Last night an esteemed colleague kindly emailed me the following quote, attributed to Sandra Day O’Connor:
The courts of this country should not be the places where resolution of disputes begins. They should be the places where the disputes end after alternative methods of resolving disputes have been considered and tried.
I think that many of us–alternative dispute resolution professionals, lawyers, and ordinary citizens–would wholeheartedly agree.
Justice O’Connor’s words acquire special meaning just one day after Harvard Law Professor Frank Sander, a pioneering leader of the modern alternative dispute resolution movement, was honored for his numerous contributions to the ADR field.
Thirty years ago, Chief Justice Warren Burger invited Professor Sander to present a paper at the Roscoe Pound Conference of 1976, a historic gathering of legal scholars and jurists brought together to discuss ways to address popular dissatisfaction with the American legal system and reform the administration and delivery of justice. Sander’s paper, “The Pound Conference: Perspectives on Justice in the Future“, profoundly influenced and transformed both ADR and the American legal system. It has in many ways acquired the status of a sacred text for ADR professionals; it is at once history and cultural narrative.

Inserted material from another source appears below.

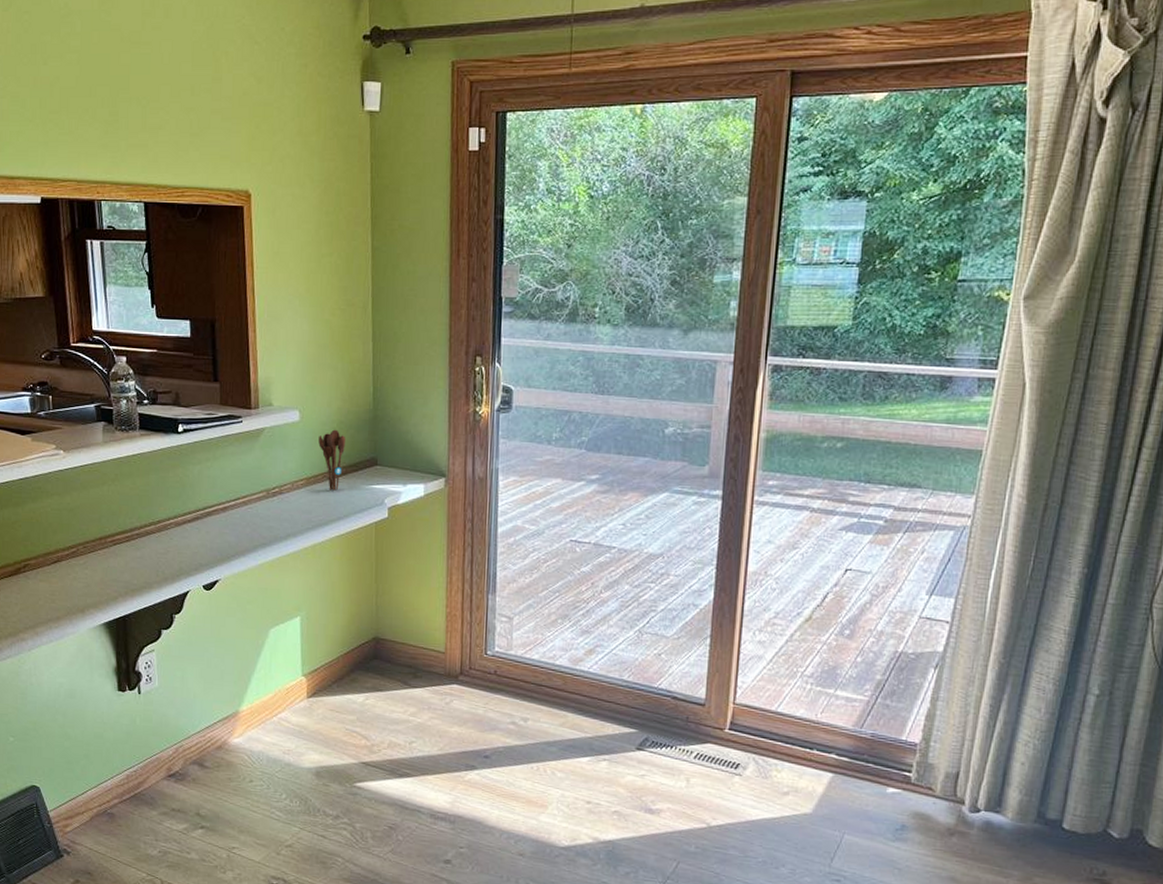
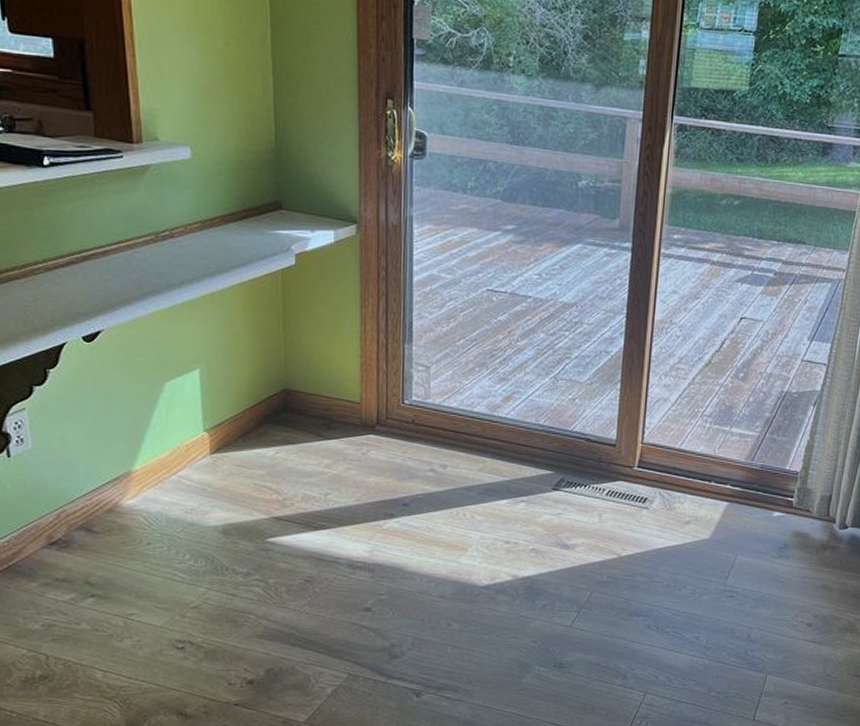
utensil holder: present [318,429,346,491] -> none [214,169,246,235]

Sander reminded conference participants of the limitations of traditional litigation with its “use of a third party with coercive power, the usually ‘win or lose’ nature of the decision, and the tendency of the decision to focus narrowly on the immediate matter in issue as distinguished from a concern with the underlying relationship between the parties.” He urged conference participants to envision alternatives, a “rich variety of different processes, which, I would submit, singly or in combination, may provide far more ‘effective’ conflict resolution.” And he reminded them of “the central quality of mediation”, namely “its capacity to reorient the parties toward each other, not by imposing rules on them, but by helping them to achieve a new and shared perception of their relationship, a perception that will redirect their attitudes and dispositions toward one another.”

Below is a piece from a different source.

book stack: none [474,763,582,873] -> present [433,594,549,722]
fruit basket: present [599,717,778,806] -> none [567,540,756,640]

Sander was one of those early pioneers who blazed rocky trails that 30 years later are now well-traveled roads. The institutionalization of ADR is virtually complete. No longer novel and revolutionary, ADR has become commonplace, woven tightly into the fabric of legal, commercial, workplace, community, academic, and civic interactions.
This large-scale integration of ADR, however, as largely positive as it has been, has unfortunately produced problems of its own.

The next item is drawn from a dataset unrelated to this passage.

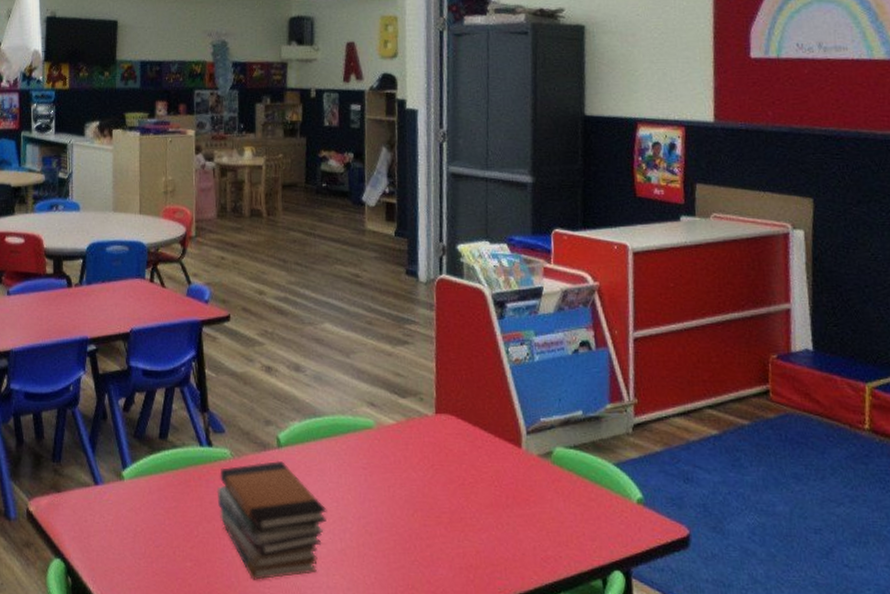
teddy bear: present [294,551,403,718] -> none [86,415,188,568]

In an age of tort reform and mandatory arbitration clauses, ADR has been exploited as a means of concealing civil wrong or criminal misconduct or preventing the powerless from seeking justice against the powerful, as this recent article from NorthJersey.com reminded me. (For a full analysis of this issue, please see this post from March 2005, “The company we keep: ADR, tort reform, and the erosion of justice” (selected last month as a Gather.com Editor’s Pick), issued as a call to arms to my profession and a rebuke to those few misguided mediators who all too eagerly denounce litigation as an unnecessary evil).
Thirty years after the groundbreaking Pound Conference is a good time for perspective taking as the ADR field advances into the 21st century. It’s an opportunity to remember our roots.
ADR was founded on notions of greater access to justice for all, improved satisfaction with dispute resolution processes, and meaningful choices for resolving disputes in mutually satisfying ways. Sander and those early pioneers envisioned a multi-door courthouse, with doors swinging wide open to a broad range of dispute resolution processes, where disputes could be efficiently addressed through the mechanism best suited for the parties and the issues involved.
Sanders emphasized the need “to reserve the courts for those activities for which they are best suited and to avoid swamping and paralyzing them with cases that do not require their unique capabilities”. At the same time, Sander recognized the legitimacy of the “need to retain the courts as the ultimate agency capable of effectively protecting the rights of the disadvantaged”.
These should remain our bedrock principles. Justice, like ADR, must remain accessible, to the powerless and the powerful alike. Otherwise alternative dispute resolution ceases to be an alternative at all. As ADR professionals, let us work to keep the multiple doors wide open–before they slam shut in the faces of those who are most vulnerable.